Six qui étaient membres d’un même forum sur le net, membres aussi d’un blog tenu par « le Diable », six à avoir été choisis pour leur engouement concernant les tueurs en série.
Lorsque le chapitre se termine, il n’en reste pas un.

Après un début qui paraît sortir tout droit de « And then there were none » d’Agatha Christie, le roman prend un nouveau départ avec un nouveau chapitre, tout en ayant un fil assez ténu le reliant au chapitre précédent. Il en sera ainsi tout au long de l’histoire de ce roman fort insolite qui m’a surprise et plu.

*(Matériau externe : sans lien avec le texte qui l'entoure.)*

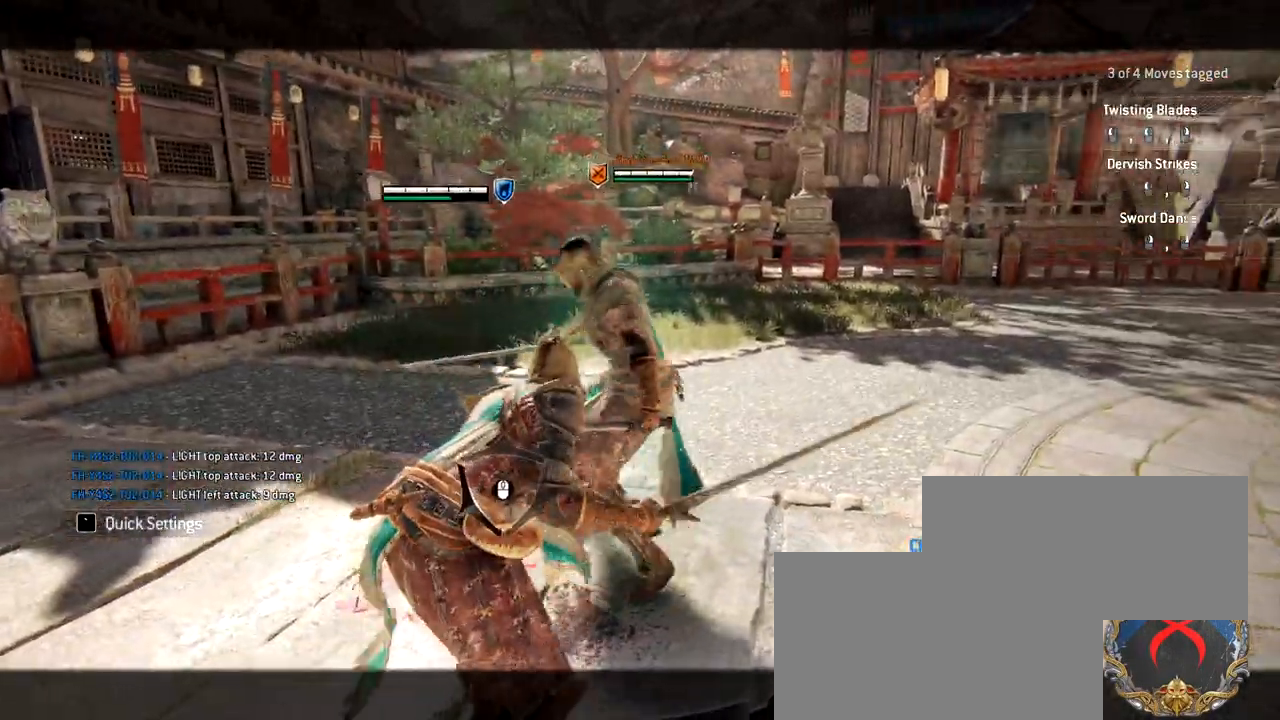
{"keys": ["w"], "mouse": ["left"], "events": [[283, "w", "down"], [483, "mouse_left", "down"]]}
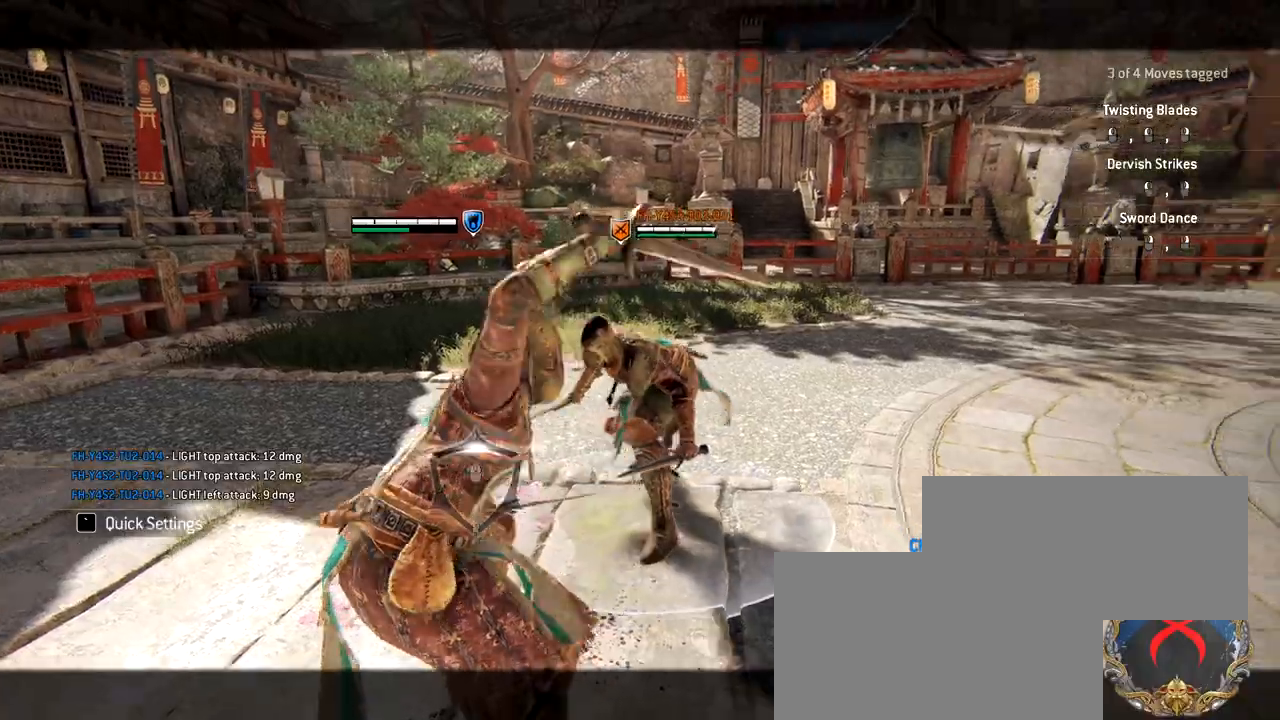
{"keys": ["w"], "mouse": [], "events": [[117, "mouse_left", "up"]]}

Roman pas simple du tout à résumer, de pirouettes en  rebondissements de situations, des retours de personnages que l’on pensait disparus, tout semblant naître et disparaître de la plume d’un écrivain qui parfois ne semble plus tout à fait savoir où il en est dans son écriture mais qui a bien l’intention de dérouter son lecteur jusqu’au bout.

Il aborde des thèmes tels le sosie ou le double maléfique qui sommeillerait en chacun de nous, on y meurt aux accents de Schubert, pour renaître un peu plus loin.
Comme dans un puzzle où toutes les pièces se mettent lentement en place.
L’art d’écrire est un art subtil, une complicité entre auteur(e) et lecteur/lectrice – cette complicité est totalement nécessaire avec ces histoires .

Ainsi que je l’ai dit, un récit des plus insolites qu’il faut découvrir.